Whereas CompuServe appealed to professionals, GEnie had much to offer consumers and hobbyists. Members could interact with each other in flight simulators, trivia games and MUDs -- multi-user dungeons, the text-based precursors to today's massively multiplayer online role-playing games (MMORPGs). The forums, or "RoundTables" (RTs), were frequented by heavy hitters in the science fiction realm.

"Several famous writers, television producers, and so forth were active members, including J. Michael Straczynski, the creator of Babylon 5 -- which was in fact originally announced on GEnie," recalls Eric Shepherd, former sysop of the service's PowerPC Programmers RoundTable. "The Science Fiction RoundTable got so much traffic that it eventually had to be split into four RoundTables to support all the activity."

Without the support it needed from General Electric, GEnie was unable to maintain its momentum. "They were slow to add Internet-compatible features as the Internet became increasingly popular," Shepherd says. "Eventually, usage dwindled to the point where GE sold it off" in 1996 to Yovelle Renaissance Corp.

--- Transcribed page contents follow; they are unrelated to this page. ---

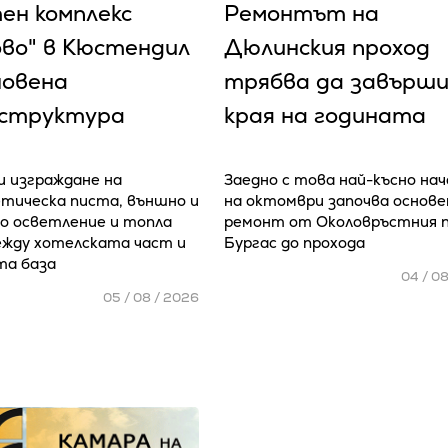
ен комплекс
Ремонтът на
ово" в Кюстендил
Дюлинския проход
новена
трябва да завърши
структура
края на годината
 изграждане на
Заедно с това най-късно на
тическа писта, външно и
на октомври започва основе
 осветление и топла
ремонт от Околовръстния 
ежду хотелската част и
Бургас до прохода
та база
04 / 0
05 / 08 / 2026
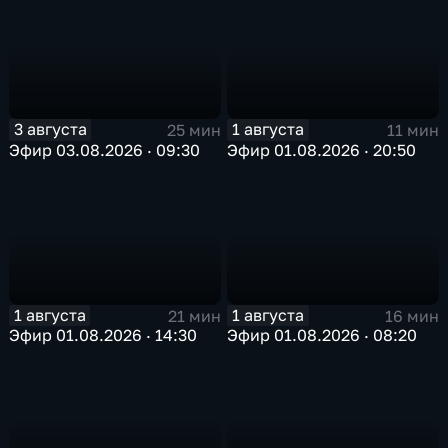
3 августа
1 августа
25 мин
11 мин
Эфир 03.08.2026 · 09:30
Эфир 01.08.2026 · 20:50
1 августа
1 августа
21 мин
16 мин
Эфир 01.08.2026 · 14:30
Эфир 01.08.2026 · 08:20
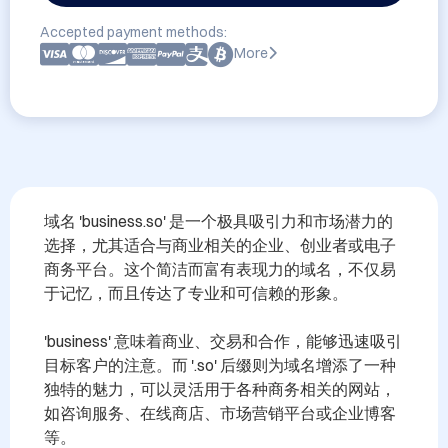
Accepted payment methods:
More
域名 'business.so' 是一个极具吸引力和市场潜力的
选择，尤其适合与商业相关的企业、创业者或电子
商务平台。这个简洁而富有表现力的域名，不仅易
于记忆，而且传达了专业和可信赖的形象。

'business' 意味着商业、交易和合作，能够迅速吸引
目标客户的注意。而 '.so' 后缀则为域名增添了一种
独特的魅力，可以灵活用于各种商务相关的网站，
如咨询服务、在线商店、市场营销平台或企业博客
等。
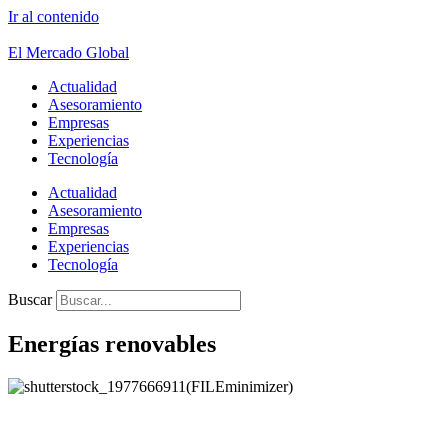
Ir al contenido
El Mercado Global
Actualidad
Asesoramiento
Empresas
Experiencias
Tecnología
Actualidad
Asesoramiento
Empresas
Experiencias
Tecnología
Buscar
Energías renovables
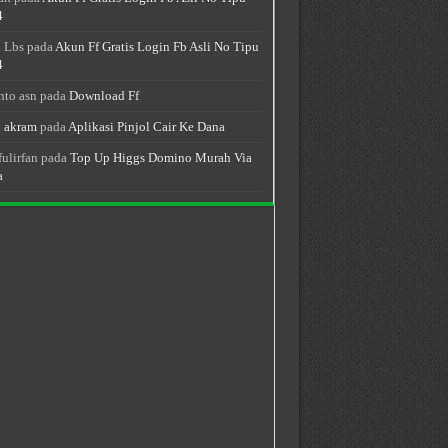
4
 Lbs
pada
Akun Ff Gratis Login Fb Asli No Tipu
4
nto asn
pada
Download Ff
 akram
pada
Aplikasi Pinjol Cair Ke Dana
fulirfan
pada
Top Up Higgs Domino Murah Via
a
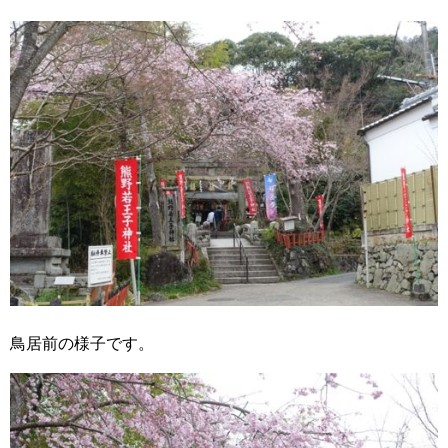
鳥居前の様子です。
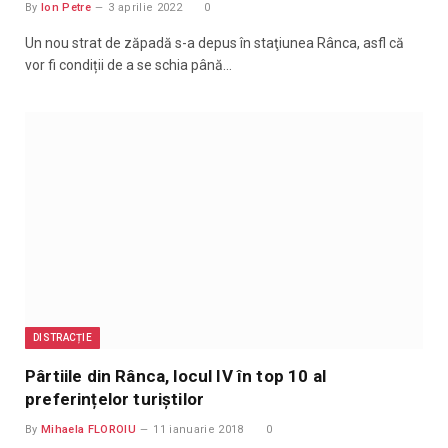
By
Ion Petre
3 aprilie 2022
0
Un nou strat de zăpadă s-a depus în staţiunea Rânca, asfl că
vor fi condiții de a se schia până…
DISTRACȚIE
Pârtiile din Rânca, locul IV în top 10 al
preferințelor turiștilor
By
Mihaela FLOROIU
11 ianuarie 2018
0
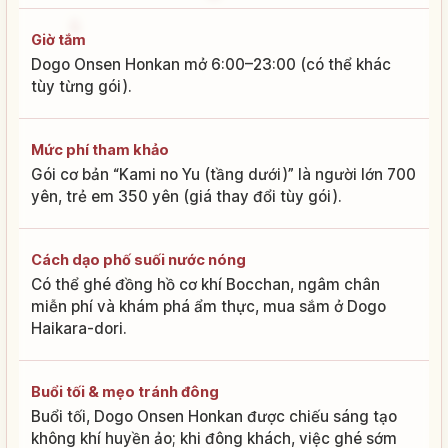
Giờ tắm
Dogo Onsen Honkan mở 6:00–23:00 (có thể khác
tùy từng gói).
Mức phí tham khảo
Gói cơ bản “Kami no Yu (tầng dưới)” là người lớn 700
yên, trẻ em 350 yên (giá thay đổi tùy gói).
Cách dạo phố suối nước nóng
Có thể ghé đồng hồ cơ khí Bocchan, ngâm chân
miễn phí và khám phá ẩm thực, mua sắm ở Dogo
Haikara-dori.
Buổi tối & mẹo tránh đông
Buổi tối, Dogo Onsen Honkan được chiếu sáng tạo
không khí huyền ảo; khi đông khách, việc ghé sớm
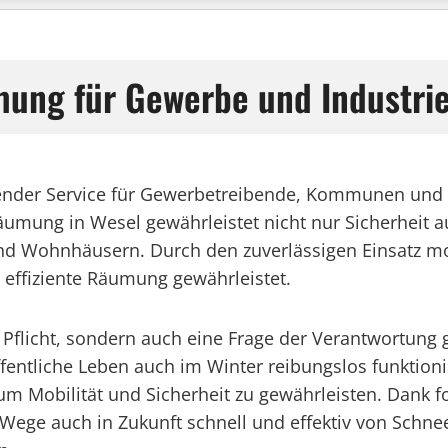
ung für Gewerbe und Industrie
ender Service für Gewerbetreibende, Kommunen und 
räumung in Wesel gewährleistet nicht nur Sicherheit
d Wohnhäusern. Durch den zuverlässigen Einsatz mo
 effiziente Räumung gewährleistet.
e Pflicht, sondern auch eine Frage der Verantwortun
fentliche Leben auch im Winter reibungslos funktioni
, um Mobilität und Sicherheit zu gewährleisten. Dank 
ege auch in Zukunft schnell und effektiv von Schnee 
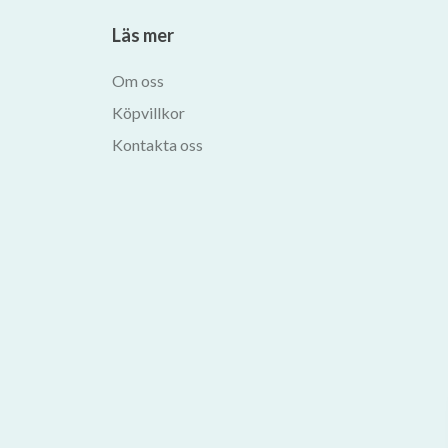
Läs mer
Om oss
Köpvillkor
Kontakta oss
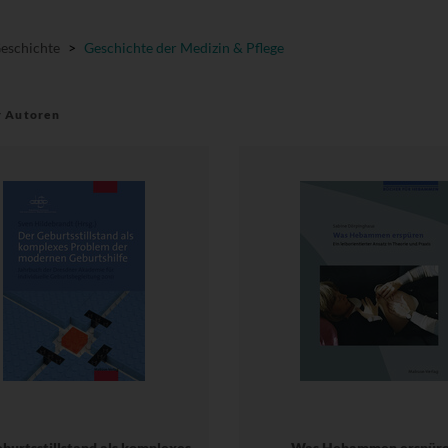
Geschichte
>
Geschichte der Medizin & Pflege
r Autoren
burtsstillstand als komplexes
Was Hebammen erspür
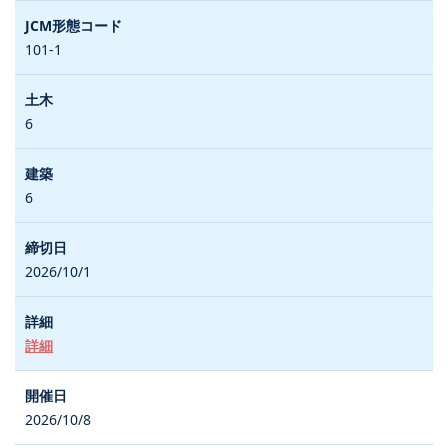
101-1
6
6
2026/10/1
詳細
2026/10/8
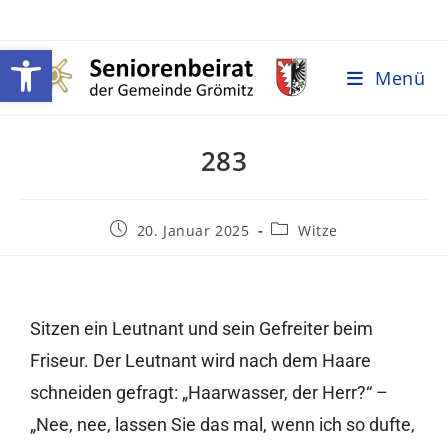
Werkzeugleiste öffnen
Menü
283
20. Januar 2025
Witze
Sitzen ein Leutnant und sein Gefreiter beim
Friseur. Der Leutnant wird nach dem Haare
schneiden gefragt: „Haarwasser, der Herr?“ –
„Nee, nee, lassen Sie das mal, wenn ich so dufte,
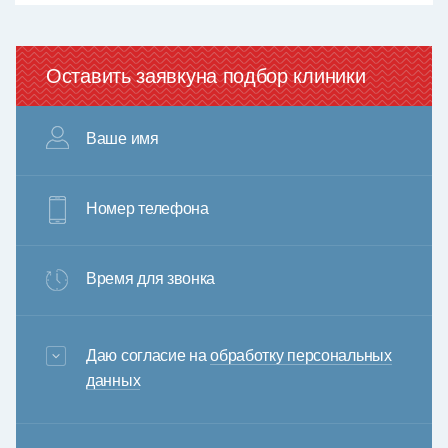
Оставить заявку
на подбор клиники
Ваше имя
Номер телефона
Время для звонка
3+6=
Даю согласие на
обработку персональных
данных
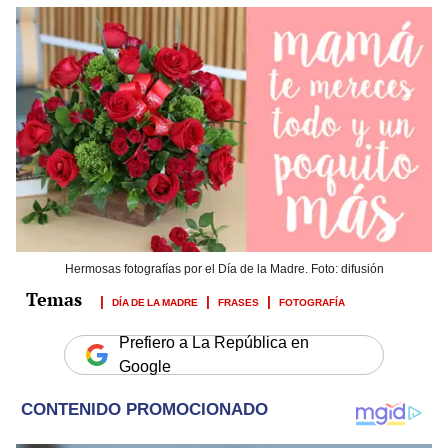
Hermosas fotografías por el Día de la Madre. Foto: difusión
DÍA DE LA MADRE
FRASES
FOTOGRAFÍA
Prefiero a La República en
Google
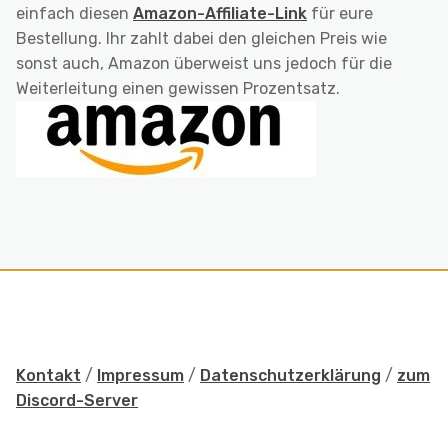
einfach diesen
Amazon-Affiliate-Link
für eure
Bestellung. Ihr zahlt dabei den gleichen Preis wie
sonst auch, Amazon überweist uns jedoch für die
Weiterleitung einen gewissen Prozentsatz.
Kontakt
/
Impressum
/
Datenschutzerklärung
/
zum
Discord-Server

Yovelle changed the service's name from GEnie to Genie to reflect that General Electric was no longer the owner and, more significantly, changed the pricing structure without prior notification to its members. In protest of the unapproved charge to their credit cards, many users cancelled their subscriptions. Genie, once at a peak of 350,000 members, soon had only 10,000. IDT Corp., which bought Yovelle and with it Genie, was left with a service that was not worth the investment of making Y2k-compliant.

Logging into GEnie with an Apple IIGS
Logging into GEnie with an Apple IIGS (credit: Ken Gagne)

Genie closed its doors on December 30, 1999. Though the service exists in no official capacity today, some of its sysops went on to found AOL forums, Web sites and blogs that have continued the spirit and discussions of Genie's RoundTables.